++++ DATASET EXTRACT ++++

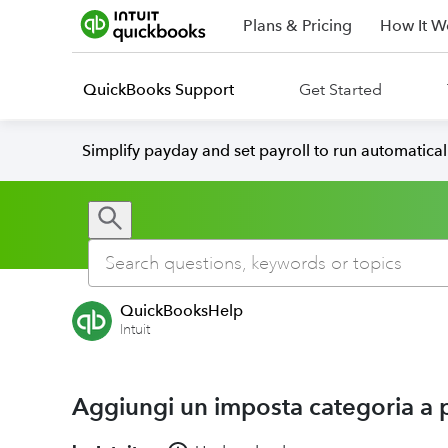
Plans & Pricing
How It W
QuickBooks Support
Get Started
Simplify payday and set payroll to run automatica
QuickBooksHelp
Intuit
Aggiungi un imposta categoria a p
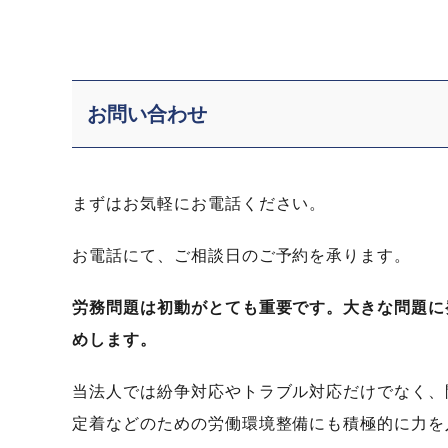
お問い合わせ
まずはお気軽にお電話ください。
お電話にて、ご相談日のご予約を承ります。
労務問題は初動がとても重要です。大きな問題に
めします。
当法人では紛争対応やトラブル対応だけでなく、
定着などのための労働環境整備にも積極的に力を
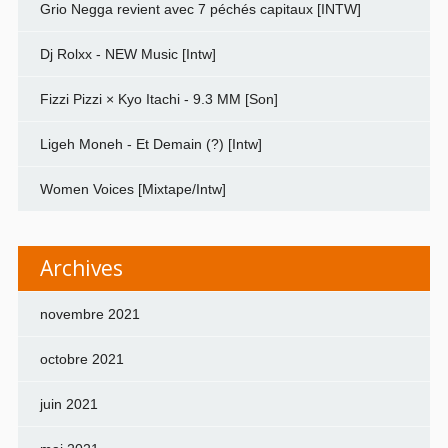
Grio Negga revient avec 7 péchés capitaux [INTW]
Dj Rolxx - NEW Music [Intw]
Fizzi Pizzi × Kyo Itachi - 9.3 MM [Son]
Ligeh Moneh - Et Demain (?) [Intw]
Women Voices [Mixtape/Intw]
Archives
novembre 2021
octobre 2021
juin 2021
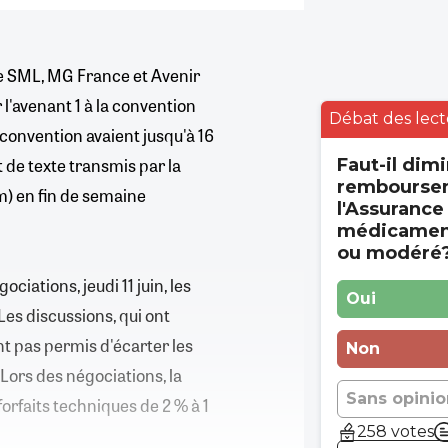
 le SML, MG France et Avenir
l'avenant 1 à la convention
Débat des lect
 convention avaient jusqu'à 16
 de texte transmis par la
Faut-il dimi
rembourse
m) en fin de semaine
l'Assurance
médicament
ou modéré
ciations, jeudi 11 juin, les
Oui
Les discussions, qui ont
nt pas permis d'écarter les
Non
. Lors des négociations, la
Sans opinio
orfaits techniques de 2 % à 1
258 votes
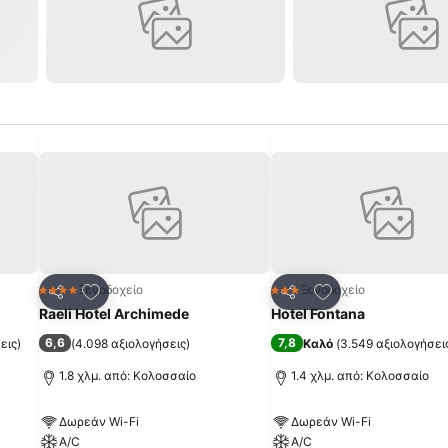
πημένα
Προσθήκη στα αγαπημένα
Προσθήκη στα α
Ξενοδοχείο
Ξενοδοχείο
4 Αστέρια
3 Αστέρια
Κοινοποίηση
Κοινοποίηση
Raeli Hotel Archimede
Hotel Fontana
6,6
7,8
εις
)
(
4.098 αξιολογήσεις
)
Καλό
(
3.549 αξιολογήσει
1.8 χλμ. από: Κολοσσαίο
1.4 χλμ. από: Κολοσσαίο
Δωρεάν Wi-Fi
Δωρεάν Wi-Fi
A/C
A/C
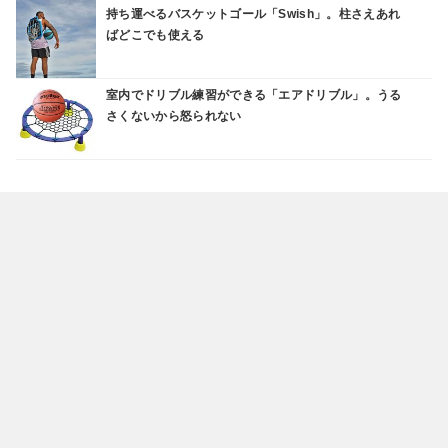
持ち運べるバスケットゴール「Swish」。柱さえあれ
ばどこでも使える
室内でドリブル練習ができる「エアドリブル」。うる
さくないから怒られない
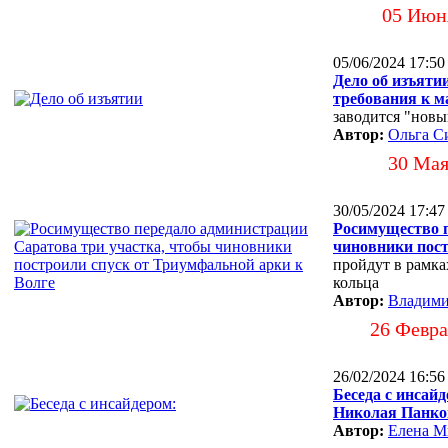
05 Июн
05/06/2024 17:50
Дело об изъяти
требования к м
заводится "новы
Автор:
Ольга С
30 Мая
30/05/2024 17:47
Росимущество п
чиновники пост
пройдут в рамка
кольца
Автор:
Владими
26 Февра
26/02/2024 16:56
Беседа с инсай
Николая Панко
Автор:
Елена М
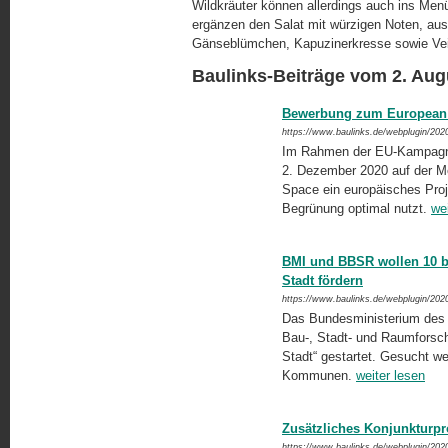
Wildkräuter können allerdings auch ins Me
ergänzen den Salat mit würzigen Noten, a
Gänseblümchen, Kapuzinerkresse sowie Veil
Baulinks-Beiträge vom 2. Aug
Bewerbung zum European G
https://www.baulinks.de/webplugin/202
Im Rahmen der EU-Kampagne 
2. Dezember 2020 auf der M
Space ein europäisches Proje
Begrünung optimal nutzt.
we
BMI und BBSR wollen 10 bi
Stadt fördern
https://www.baulinks.de/webplugin/202
Das Bundesministerium des In
Bau-, Stadt- und Raumforschu
Stadt“ gestartet. Gesucht we
Kommunen.
weiter lesen
Zusätzliches Konjunktur
https://www.baulinks.de/webplugin/202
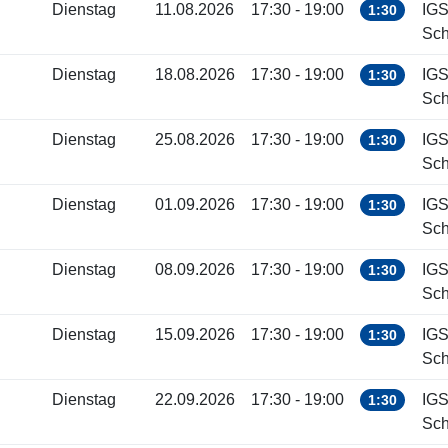
Dienstag
11.08.2026
17:30 - 19:00
IGS
1:30
Sch
Dienstag
18.08.2026
17:30 - 19:00
IGS
1:30
Sch
Dienstag
25.08.2026
17:30 - 19:00
IGS
1:30
Sch
Dienstag
01.09.2026
17:30 - 19:00
IGS
1:30
Sch
Dienstag
08.09.2026
17:30 - 19:00
IGS
1:30
Sch
Dienstag
15.09.2026
17:30 - 19:00
IGS
1:30
Sch
Dienstag
22.09.2026
17:30 - 19:00
IGS
1:30
Sch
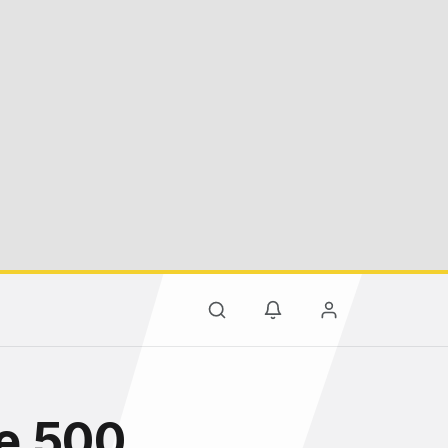
ve 500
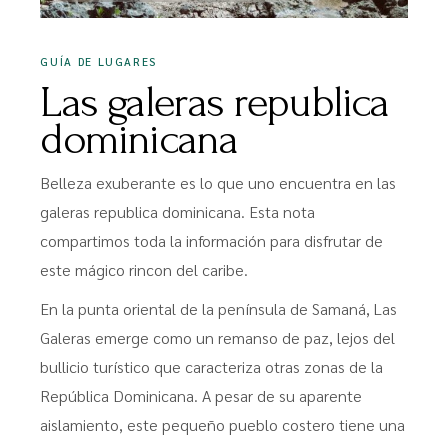
GUÍA DE LUGARES
Las galeras republica
dominicana
Belleza exuberante es lo que uno encuentra en las
galeras republica dominicana. Esta nota
compartimos toda la información para disfrutar de
este mágico rincon del caribe.
En la punta oriental de la península de Samaná, Las
Galeras emerge como un remanso de paz, lejos del
bullicio turístico que caracteriza otras zonas de la
República Dominicana. A pesar de su aparente
aislamiento, este pequeño pueblo costero tiene una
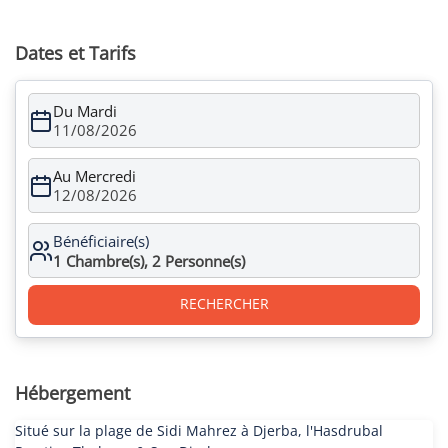
Dates et Tarifs
Du Mardi
11/08/2026
Au Mercredi
12/08/2026
Bénéficiaire(s)
1
Chambre(s),
2
Personne(s)
RECHERCHER
Hébergement
Situé sur la plage de Sidi Mahrez à Djerba, l'Hasdrubal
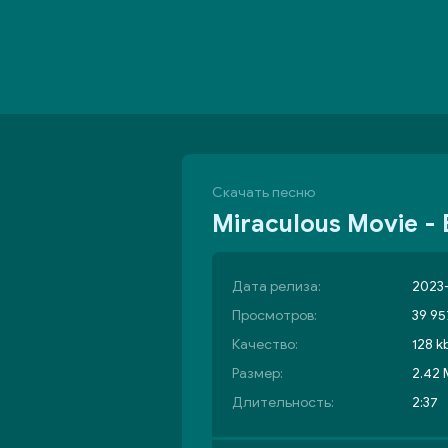
Скачать песню
Miraculous Movie -
Дата релиза:
2023-
Просмотров:
39 95
Качество:
128 k
Размер:
2.42
Длительность:
2:37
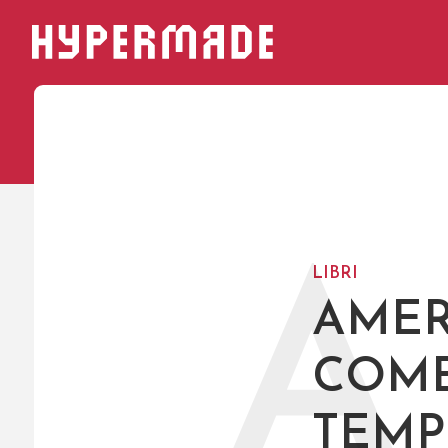
HYPERMADE
A
LIBRI
AMER
COME
TEM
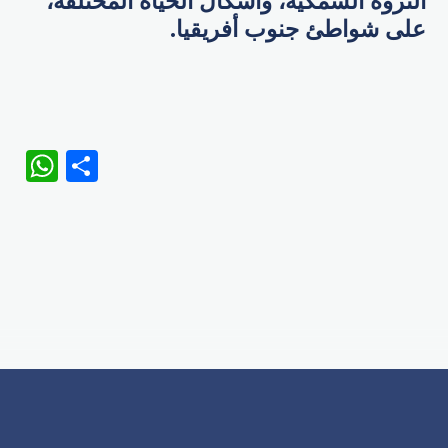
الثروة السمكية، وأشكال الحياة المختلفة،
على شواطئ جنوب أفريقيا.
WhatsApp
Share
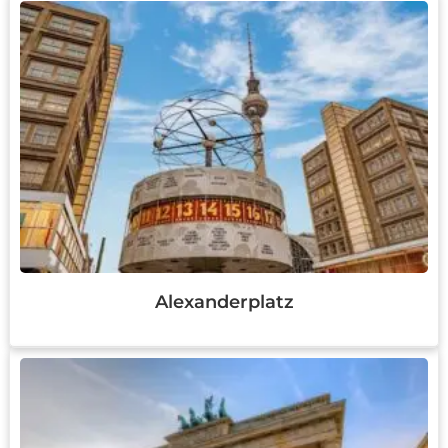
Alexanderplatz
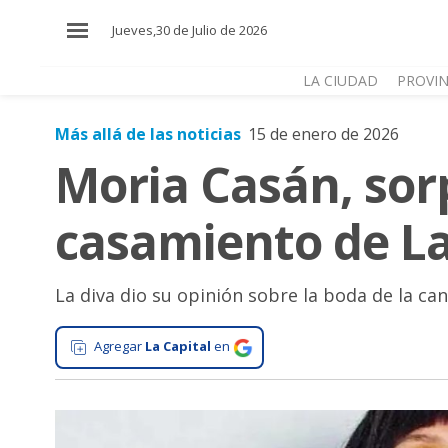
×
Jueves,30 de Julio de 2026
LA CIUDAD
PROVIN
Más allá de las noticias
15 de enero de 2026
El
Moria Casán, sor
País
El
casamiento de La
Mundo
La
Zona
La diva dio su opinión sobre la boda de la c
Cultura
Agregar
La Capital
en
Tecnología
Gastronomía
Salud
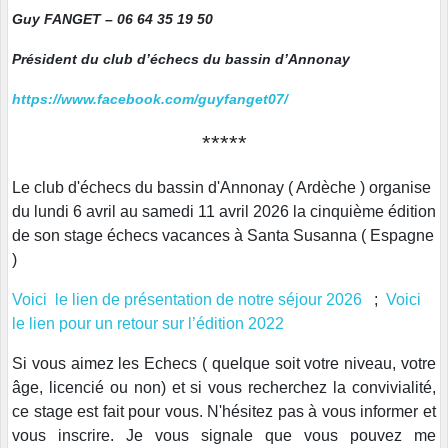
Guy FANGE
T – 06 64 35 19 50
Président du club d’échecs du bassin d’Annonay
https://www.facebook.com/guyfanget07/
*****
Le club d'échecs du bassin d'Annonay ( Ardèche ) organise
du lundi 6 avril au samedi 11 avril 2026 la cinquième édition
de son stage échecs vacances à Santa Susanna ( Espagne
)
Voici le lien de présentation de notre séjour 2026
;
Voici
le lien pour un retour sur l’édition 2022
Si vous aimez les Echecs ( quelque soit votre niveau, votre
âge, licencié ou non) et si vous recherchez la convivialité,
ce stage est fait pour vous. N'hésitez pas à vous informer et
vous inscrire. Je vous signale que vous pouvez me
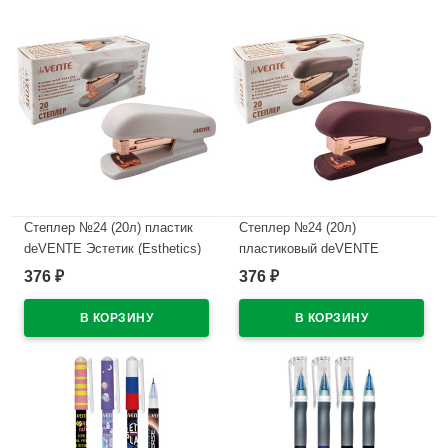
Степлер №24 (20л) пластик
Степлер №24 (20л)
deVENTE Эстетик (Esthetics)
пластиковый deVENTE
лавандово-пепельный с
Эстетик (Esthetics) бургунди с
376
376
₽
₽
антистеплером арт.4142518
антистеплером арт.4142517
(Ст.)
(Ст.)
В наличии
В наличии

++++

PROBLEM REQUIREMENTS —
Without the pictures, repeat the listing exactly as it reads.

TASK ANSWER —
Plans & Pricing
How It W
QuickBooks Support
Get Started
Simplify payday and set payroll to run automatica
QuickBooksHelp
Intuit
Aggiungi un imposta categoria a p
お問い合わせ
まずはお気軽にお電話ください。
お電話にて、ご相談日のご予約を承ります。
労務問題は初動がとても重要です。大きな問題に
めします。
当法人では紛争対応やトラブル対応だけでなく、
定着などのための労働環境整備にも積極的に力を
Grio Negga revient avec 7 péchés capitaux [INTW]
Dj Rolxx - NEW Music [Intw]
Fizzi Pizzi × Kyo Itachi - 9.3 MM [Son]
Ligeh Moneh - Et Demain (?) [Intw]
Women Voices [Mixtape/Intw]
Archives
novembre 2021
octobre 2021
juin 2021
 le SML, MG France et Avenir
l'avenant 1 à la convention
Débat des lect
 convention avaient jusqu'à 16
 de texte transmis par la
Faut-il dimi
rembourse
m) en fin de semaine
l'Assurance
médicament
ou modéré
ciations, jeudi 11 juin, les
Oui
Les discussions, qui ont
nt pas permis d'écarter les
Non
. Lors des négociations, la
Sans opinio
orfaits techniques de 2 % à 1
258 votes
πημένα
Προσθήκη στα αγαπημένα
Προσθήκη στα α
Ξενοδοχείο
Ξενοδοχείο
4 Αστέρια
3 Αστέρια
Κοινοποίηση
Κοινοποίηση
Raeli Hotel Archimede
Hotel Fontana
6,6
7,8
εις
)
(
4.098 αξιολογήσεις
)
Καλό
(
3.549 αξιολογήσει
1.8 χλμ. από: Κολοσσαίο
1.4 χλμ. από: Κολοσσαίο
Δωρεάν Wi-Fi
Δωρεάν Wi-Fi
A/C
A/C
持ち運べるバスケットゴール「Swish」。柱さえあれ
ばどこでも使える
室内でドリブル練習ができる「エアドリブル」。うる
さくないから怒られない
05 Июн
05/06/2024 17:50
Дело об изъяти
требования к м
заводится "новы
Автор:
Ольга С
30 Мая
30/05/2024 17:47
Росимущество п
чиновники пост
пройдут в рамка
кольца
Автор:
Владими
26 Февра
26/02/2024 16:56
Беседа с инсай
Николая Панко
Автор:
Елена М
Wildkräuter können allerdings auch ins Me
ergänzen den Salat mit würzigen Noten, a
Gänseblümchen, Kapuzinerkresse sowie Veil
Baulinks-Beiträge vom 2. Aug
Bewerbung zum European G
https://www.baulinks.de/webplugin/202
Im Rahmen der EU-Kampagne 
2. Dezember 2020 auf der M
Space ein europäisches Proje
Begrünung optimal nutzt.
we
BMI und BBSR wollen 10 bi
Stadt fördern
https://www.baulinks.de/webplugin/202
Das Bundesministerium des In
Bau-, Stadt- und Raumforschu
Stadt“ gestartet. Gesucht we
Kommunen.
weiter lesen
Zusätzliches Konjunktur
https://www.baulinks.de/webplugin/202
Dienstag
11.08.2026
17:30 - 19:00
IGS
1:30
Sch
Dienstag
18.08.2026
17:30 - 19:00
IGS
1:30
Sch
Dienstag
25.08.2026
17:30 - 19:00
IGS
1:30
Sch
Dienstag
01.09.2026
17:30 - 19:00
IGS
1:30
Sch
Dienstag
08.09.2026
17:30 - 19:00
IGS
1:30
Sch
Dienstag
15.09.2026
17:30 - 19:00
IGS
1:30
Sch
Dienstag
22.09.2026
17:30 - 19:00
IGS
1:30
Sch
ve 500
GUÍA DE LUGARES
Las galeras republica
dominicana
Belleza exuberante es lo que uno encuentra en las
galeras republica dominicana. Esta nota
compartimos toda la información para disfrutar de
este mágico rincon del caribe.
En la punta oriental de la península de Samaná, Las
Galeras emerge como un remanso de paz, lejos del
bullicio turístico que caracteriza otras zonas de la
República Dominicana. A pesar de su aparente
aislamiento, este pequeño pueblo costero tiene una
Dates et Tarifs
Du Mardi
11/08/2026
Au Mercredi
12/08/2026
Bénéficiaire(s)
1
Chambre(s),
2
Personne(s)
RECHERCHER
Hébergement
Situé sur la plage de Sidi Mahrez à Djerba, l'Hasdrubal
Скачать песню
Miraculous Movie -
Дата релиза:
2023-
Просмотров:
39 95
Качество:
128 k
Размер:
2.42
Длительность:
2:37
HYPERMADE
A
LIBRI
AMER
COME
TEM
الثروة السمكية، وأشكال الحياة المختلفة،
على شواطئ جنوب أفريقيا.
WhatsApp
Share
Alexanderplatz
×
Jueves,30 de Julio de 2026
LA CIUDAD
PROVIN
Más allá de las noticias
15 de enero de 2026
El
Moria Casán, sor
País
El
casamiento de La
Mundo
La
Zona
La diva dio su opinión sobre la boda de la c
Cultura
Agregar
La Capital
en
Tecnología
Gastronomía
Salud
Guy FANGE
T – 06 64 35 19 50
Président du club d’échecs du bassin d’Annonay
https://www.facebook.com/guyfanget07/
*****
Le club d'échecs du bassin d'Annonay ( Ardèche ) organise
du lundi 6 avril au samedi 11 avril 2026 la cinquième édition
de son stage échecs vacances à Santa Susanna ( Espagne
)
Voici le lien de présentation de notre séjour 2026
;
Voici
le lien pour un retour sur l’édition 2022
Si vous aimez les Echecs ( quelque soit votre niveau, votre
âge, licencié ou non) et si vous recherchez la convivialité,
ce stage est fait pour vous. N'hésitez pas à vous informer et
vous inscrire. Je vous signale que vous pouvez me
Степлер №24 (20л) пластик
Степлер №24 (20л)
deVENTE Эстетик (Esthetics)
пластиковый deVENTE
лавандово-пепельный с
Эстетик (Esthetics) бургунди с
376
376
₽
₽
антистеплером арт.4142518
антистеплером арт.4142517
(Ст.)
(Ст.)
В наличии
В наличии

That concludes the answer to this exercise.